**** Records shown ****

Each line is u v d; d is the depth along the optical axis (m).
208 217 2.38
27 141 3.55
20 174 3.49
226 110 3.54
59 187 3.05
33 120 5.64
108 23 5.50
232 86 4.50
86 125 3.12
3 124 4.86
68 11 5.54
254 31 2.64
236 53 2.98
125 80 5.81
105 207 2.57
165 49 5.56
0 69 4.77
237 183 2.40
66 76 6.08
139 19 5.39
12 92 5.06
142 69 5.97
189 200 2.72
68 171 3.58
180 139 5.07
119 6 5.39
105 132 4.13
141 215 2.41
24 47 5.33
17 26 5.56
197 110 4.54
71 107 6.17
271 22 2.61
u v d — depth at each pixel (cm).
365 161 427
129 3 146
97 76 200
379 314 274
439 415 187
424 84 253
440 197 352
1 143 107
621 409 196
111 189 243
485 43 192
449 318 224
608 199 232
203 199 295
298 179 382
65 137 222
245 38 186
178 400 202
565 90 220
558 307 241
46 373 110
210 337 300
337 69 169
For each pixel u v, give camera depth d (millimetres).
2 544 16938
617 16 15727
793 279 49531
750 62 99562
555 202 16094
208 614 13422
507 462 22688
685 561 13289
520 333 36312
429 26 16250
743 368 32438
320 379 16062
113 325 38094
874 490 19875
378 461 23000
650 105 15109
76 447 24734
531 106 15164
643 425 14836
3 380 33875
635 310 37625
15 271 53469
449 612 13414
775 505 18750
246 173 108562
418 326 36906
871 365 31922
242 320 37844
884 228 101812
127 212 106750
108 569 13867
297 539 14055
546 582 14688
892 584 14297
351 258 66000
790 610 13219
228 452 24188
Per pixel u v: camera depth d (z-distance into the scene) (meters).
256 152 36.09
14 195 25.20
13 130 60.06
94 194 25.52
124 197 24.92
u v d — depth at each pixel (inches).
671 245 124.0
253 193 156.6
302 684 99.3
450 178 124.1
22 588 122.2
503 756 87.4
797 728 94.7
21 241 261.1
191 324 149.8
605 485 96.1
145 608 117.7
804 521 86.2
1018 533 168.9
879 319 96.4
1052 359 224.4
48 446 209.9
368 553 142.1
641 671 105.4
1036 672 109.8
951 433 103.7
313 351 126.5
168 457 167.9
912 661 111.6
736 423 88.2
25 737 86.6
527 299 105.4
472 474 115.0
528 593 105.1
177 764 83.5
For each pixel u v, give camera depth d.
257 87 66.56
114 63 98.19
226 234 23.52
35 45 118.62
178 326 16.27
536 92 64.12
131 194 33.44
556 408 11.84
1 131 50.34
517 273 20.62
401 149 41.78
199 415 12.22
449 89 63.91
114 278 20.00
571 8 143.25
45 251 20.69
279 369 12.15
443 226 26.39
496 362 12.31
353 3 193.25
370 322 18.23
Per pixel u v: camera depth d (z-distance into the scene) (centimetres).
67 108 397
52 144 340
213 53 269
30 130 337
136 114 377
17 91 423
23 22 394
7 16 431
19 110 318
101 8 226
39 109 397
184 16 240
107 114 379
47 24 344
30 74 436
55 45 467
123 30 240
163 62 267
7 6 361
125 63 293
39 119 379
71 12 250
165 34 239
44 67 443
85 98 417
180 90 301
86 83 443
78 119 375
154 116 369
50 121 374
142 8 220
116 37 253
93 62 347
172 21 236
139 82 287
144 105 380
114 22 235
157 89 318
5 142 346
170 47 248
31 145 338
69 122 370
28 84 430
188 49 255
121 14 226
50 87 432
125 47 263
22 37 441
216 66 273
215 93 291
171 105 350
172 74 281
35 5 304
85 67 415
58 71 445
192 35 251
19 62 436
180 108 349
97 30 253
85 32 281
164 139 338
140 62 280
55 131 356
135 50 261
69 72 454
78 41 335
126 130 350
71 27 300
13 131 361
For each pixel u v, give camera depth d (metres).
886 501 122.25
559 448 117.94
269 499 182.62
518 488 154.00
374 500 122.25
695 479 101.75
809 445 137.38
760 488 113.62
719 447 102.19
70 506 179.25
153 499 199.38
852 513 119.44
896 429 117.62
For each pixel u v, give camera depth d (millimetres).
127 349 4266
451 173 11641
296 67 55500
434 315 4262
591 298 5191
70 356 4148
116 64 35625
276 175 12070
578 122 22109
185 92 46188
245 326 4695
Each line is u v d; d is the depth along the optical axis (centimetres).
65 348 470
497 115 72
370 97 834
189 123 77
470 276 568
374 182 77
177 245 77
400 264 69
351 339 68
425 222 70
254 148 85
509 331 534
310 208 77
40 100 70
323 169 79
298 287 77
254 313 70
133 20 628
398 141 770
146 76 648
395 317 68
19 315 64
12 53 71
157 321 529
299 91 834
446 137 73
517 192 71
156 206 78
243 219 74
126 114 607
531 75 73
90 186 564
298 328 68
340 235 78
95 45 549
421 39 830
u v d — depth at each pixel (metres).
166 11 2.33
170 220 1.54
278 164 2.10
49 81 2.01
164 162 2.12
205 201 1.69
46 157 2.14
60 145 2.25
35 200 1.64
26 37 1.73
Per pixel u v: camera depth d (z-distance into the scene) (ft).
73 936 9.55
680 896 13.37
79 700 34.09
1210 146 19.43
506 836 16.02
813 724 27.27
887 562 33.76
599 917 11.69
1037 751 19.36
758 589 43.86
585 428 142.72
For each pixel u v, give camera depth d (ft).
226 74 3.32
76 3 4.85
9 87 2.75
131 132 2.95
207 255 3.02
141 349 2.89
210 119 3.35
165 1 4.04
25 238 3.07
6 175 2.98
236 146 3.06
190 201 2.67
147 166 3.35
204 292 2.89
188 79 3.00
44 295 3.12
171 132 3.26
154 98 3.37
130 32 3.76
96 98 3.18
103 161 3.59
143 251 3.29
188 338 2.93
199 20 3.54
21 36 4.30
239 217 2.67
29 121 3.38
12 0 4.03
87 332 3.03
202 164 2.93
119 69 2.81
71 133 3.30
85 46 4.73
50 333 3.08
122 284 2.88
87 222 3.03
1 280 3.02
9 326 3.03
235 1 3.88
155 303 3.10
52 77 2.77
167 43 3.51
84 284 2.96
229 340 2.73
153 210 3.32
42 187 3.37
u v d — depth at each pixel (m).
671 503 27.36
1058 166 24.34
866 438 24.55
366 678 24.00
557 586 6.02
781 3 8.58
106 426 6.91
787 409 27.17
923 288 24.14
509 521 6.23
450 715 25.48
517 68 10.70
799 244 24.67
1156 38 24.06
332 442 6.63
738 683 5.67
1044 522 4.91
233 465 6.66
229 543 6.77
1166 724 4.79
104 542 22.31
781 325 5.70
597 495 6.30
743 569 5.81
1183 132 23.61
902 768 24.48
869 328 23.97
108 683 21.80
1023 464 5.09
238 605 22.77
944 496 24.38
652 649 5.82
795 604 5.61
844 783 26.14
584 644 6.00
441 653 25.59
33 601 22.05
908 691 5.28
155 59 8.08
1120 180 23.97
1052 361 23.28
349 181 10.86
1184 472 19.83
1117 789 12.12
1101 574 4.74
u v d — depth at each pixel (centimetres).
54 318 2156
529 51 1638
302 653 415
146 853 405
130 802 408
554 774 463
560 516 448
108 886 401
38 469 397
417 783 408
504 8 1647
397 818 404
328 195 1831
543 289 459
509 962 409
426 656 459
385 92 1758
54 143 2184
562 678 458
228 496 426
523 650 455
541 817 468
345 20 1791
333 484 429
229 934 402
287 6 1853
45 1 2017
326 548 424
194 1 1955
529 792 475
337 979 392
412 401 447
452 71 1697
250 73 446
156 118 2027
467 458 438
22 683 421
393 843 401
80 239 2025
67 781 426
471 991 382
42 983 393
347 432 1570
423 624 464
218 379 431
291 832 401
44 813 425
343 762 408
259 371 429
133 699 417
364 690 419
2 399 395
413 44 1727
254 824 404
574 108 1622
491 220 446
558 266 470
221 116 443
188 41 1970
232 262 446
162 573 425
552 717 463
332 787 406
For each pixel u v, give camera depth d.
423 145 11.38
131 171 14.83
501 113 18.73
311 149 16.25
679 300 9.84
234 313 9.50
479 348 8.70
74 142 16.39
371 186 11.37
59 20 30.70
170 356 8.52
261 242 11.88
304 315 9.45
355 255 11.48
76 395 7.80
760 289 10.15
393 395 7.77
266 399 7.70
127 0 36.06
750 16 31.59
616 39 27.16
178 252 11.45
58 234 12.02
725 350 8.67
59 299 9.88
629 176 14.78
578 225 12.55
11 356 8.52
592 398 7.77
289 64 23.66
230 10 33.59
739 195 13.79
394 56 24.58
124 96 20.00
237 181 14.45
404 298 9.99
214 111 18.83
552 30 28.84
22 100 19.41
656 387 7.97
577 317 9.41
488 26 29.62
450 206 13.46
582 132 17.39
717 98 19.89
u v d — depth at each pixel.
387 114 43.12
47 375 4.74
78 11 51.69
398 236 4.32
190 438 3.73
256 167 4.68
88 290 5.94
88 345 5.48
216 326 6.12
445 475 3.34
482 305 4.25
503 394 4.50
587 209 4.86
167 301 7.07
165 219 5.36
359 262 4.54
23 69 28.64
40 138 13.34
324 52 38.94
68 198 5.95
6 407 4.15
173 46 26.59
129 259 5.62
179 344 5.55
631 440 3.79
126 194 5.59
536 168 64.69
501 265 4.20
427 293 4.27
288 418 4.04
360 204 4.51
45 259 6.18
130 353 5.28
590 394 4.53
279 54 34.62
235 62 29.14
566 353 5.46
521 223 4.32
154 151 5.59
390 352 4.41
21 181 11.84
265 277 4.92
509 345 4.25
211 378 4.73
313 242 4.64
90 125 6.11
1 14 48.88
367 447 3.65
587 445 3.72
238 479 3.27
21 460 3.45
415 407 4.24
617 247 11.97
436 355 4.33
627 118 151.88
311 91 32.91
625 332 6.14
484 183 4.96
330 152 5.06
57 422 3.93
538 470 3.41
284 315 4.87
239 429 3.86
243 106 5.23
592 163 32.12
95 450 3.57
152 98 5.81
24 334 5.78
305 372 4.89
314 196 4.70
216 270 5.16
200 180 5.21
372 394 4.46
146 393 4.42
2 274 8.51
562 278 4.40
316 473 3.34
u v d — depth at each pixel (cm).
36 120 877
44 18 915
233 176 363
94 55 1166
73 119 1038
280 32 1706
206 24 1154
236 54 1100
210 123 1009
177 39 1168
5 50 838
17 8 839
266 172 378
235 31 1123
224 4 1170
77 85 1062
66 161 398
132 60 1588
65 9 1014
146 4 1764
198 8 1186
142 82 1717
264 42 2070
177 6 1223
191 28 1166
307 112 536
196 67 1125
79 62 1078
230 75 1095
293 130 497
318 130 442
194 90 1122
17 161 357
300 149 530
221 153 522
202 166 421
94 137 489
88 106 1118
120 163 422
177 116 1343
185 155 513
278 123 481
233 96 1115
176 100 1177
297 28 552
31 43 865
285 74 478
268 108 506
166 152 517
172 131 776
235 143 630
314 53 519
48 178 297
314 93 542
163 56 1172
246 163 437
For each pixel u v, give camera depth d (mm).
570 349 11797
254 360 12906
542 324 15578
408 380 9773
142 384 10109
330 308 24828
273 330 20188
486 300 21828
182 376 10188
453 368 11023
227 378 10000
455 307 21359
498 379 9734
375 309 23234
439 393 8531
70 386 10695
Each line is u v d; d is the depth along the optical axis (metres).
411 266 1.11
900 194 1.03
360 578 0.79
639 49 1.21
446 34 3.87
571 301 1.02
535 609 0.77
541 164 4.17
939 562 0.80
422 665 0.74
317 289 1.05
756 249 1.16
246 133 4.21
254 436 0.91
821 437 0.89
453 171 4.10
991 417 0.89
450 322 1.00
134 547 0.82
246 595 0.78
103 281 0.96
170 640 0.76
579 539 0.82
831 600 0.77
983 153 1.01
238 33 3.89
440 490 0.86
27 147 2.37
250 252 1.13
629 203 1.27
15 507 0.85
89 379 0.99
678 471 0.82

****

**About this task:** Beginning with the first line of the listing above, please write out every line exactly until you reach the line that contains "105 207 2.57", and include that one too.

**Answer space:**
Each line is u v d; d is the depth along the optical axis (m).
208 217 2.38
27 141 3.55
20 174 3.49
226 110 3.54
59 187 3.05
33 120 5.64
108 23 5.50
232 86 4.50
86 125 3.12
3 124 4.86
68 11 5.54
254 31 2.64
236 53 2.98
125 80 5.81
105 207 2.57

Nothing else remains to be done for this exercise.